補助対象になる経費は、開設(増設)初年度は人材雇用費・新規施設支援費・求人情報発信費・研修等経費、開設次年度以降は賃金改善費・入所施設支援費・求人情報発信費・研修等経費です。単なる箱物整備ではなく、運営を続けるための人材確保にも使える設計になっています。
この事業は継続テーマとして今も実施されている
自動車事故対策費補助金という大枠は、名称を「被害者保護増進等事業費補助金」などに更新しながら、国土交通省が現在も継続的に実施しています。介護者なき後の支援体制整備という課題は解消されたわけではなく、政策として続いているテーマです。

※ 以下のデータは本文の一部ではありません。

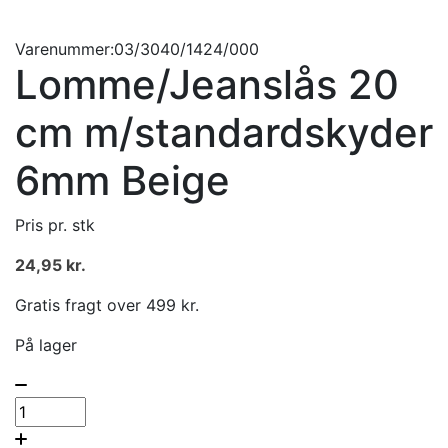
Varenummer:03/3040/1424/000
Lomme/Jeanslås 20
cm m/standardskyder
6mm Beige
Pris pr. stk
24,95
kr.
Gratis fragt over 499 kr.
På lager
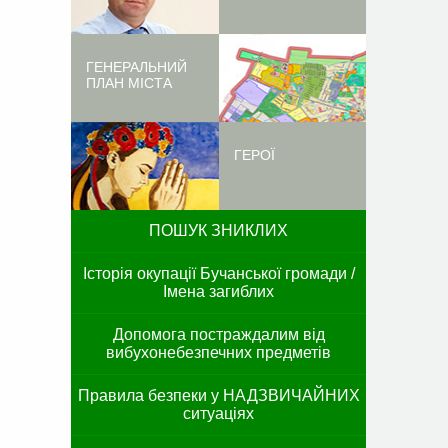
ГЕНЕРАЛЬНИЙ
ПЛАН МІСТА
ГЕРОЇ
ПОШУК ЗНИКЛИХ
Історія окупації Бучанської громади /
Імена загиблих
Допомога постраждалим від
вибухонебезпечних предметів
Правила безпеки у НАДЗВИЧАЙНИХ
ситуаціях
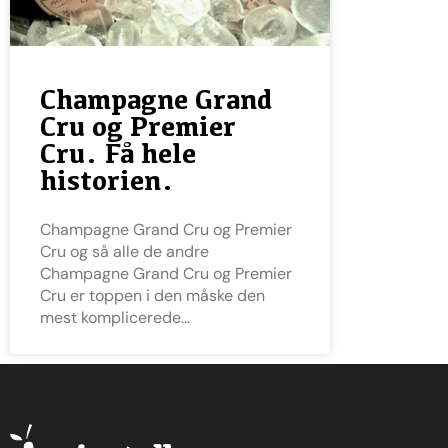
Champagne Grand
Cru og Premier
Cru. Få hele
historien.
Champagne Grand Cru og Premier
Cru og så alle de andre
Champagne Grand Cru og Premier
Cru er toppen i den måske den
mest komplicerede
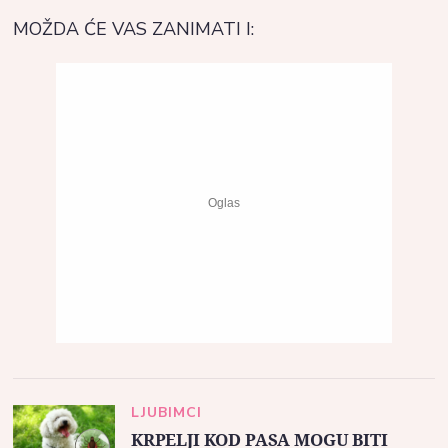
MOŽDA ĆE VAS ZANIMATI I:
LJUBIMCI
KRPELJI KOD PASA MOGU BITI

- 国土交通省の公式サイトで最新の公募状況を確認する:自動車事故被害者支援体制等整備事業として継続実施されています
- 施設整備の構想(新設か増設か)を具体化しておく:開設初年度と次年度以降で対象経費が変わるため、事業計画の段階を明確にしておく必要があります
- 人材確保の見通しを立てておく:この事業は箱物だけでなく人材雇用費も対象になるため、採用計画とあわせて検討すると申請の説明がしやすくなります
よくある質問
今から申請できますか?
令和4年度申請分(今回ご紹介した回)の募集は2023年4月10日に終了しています。自動車事故被害者支援体制等整備事業は国土交通省が継続実施しているため、最新の公募状況は公式サイトでご確認ください。
個人事業主でも申請できますか?
障害者支援施設・グループホームの運営者を想定した制度です。個人事業主が対象になるかどうかは、国土交通省への直接確認をおすすめします。
どんな施設が対象になりますか?
補助対象施設は障害者支援施設とグループホームです。交通事故による重度後遺障がい者を受け入れる施設として運営している、または新設・増設を計画している必要があります。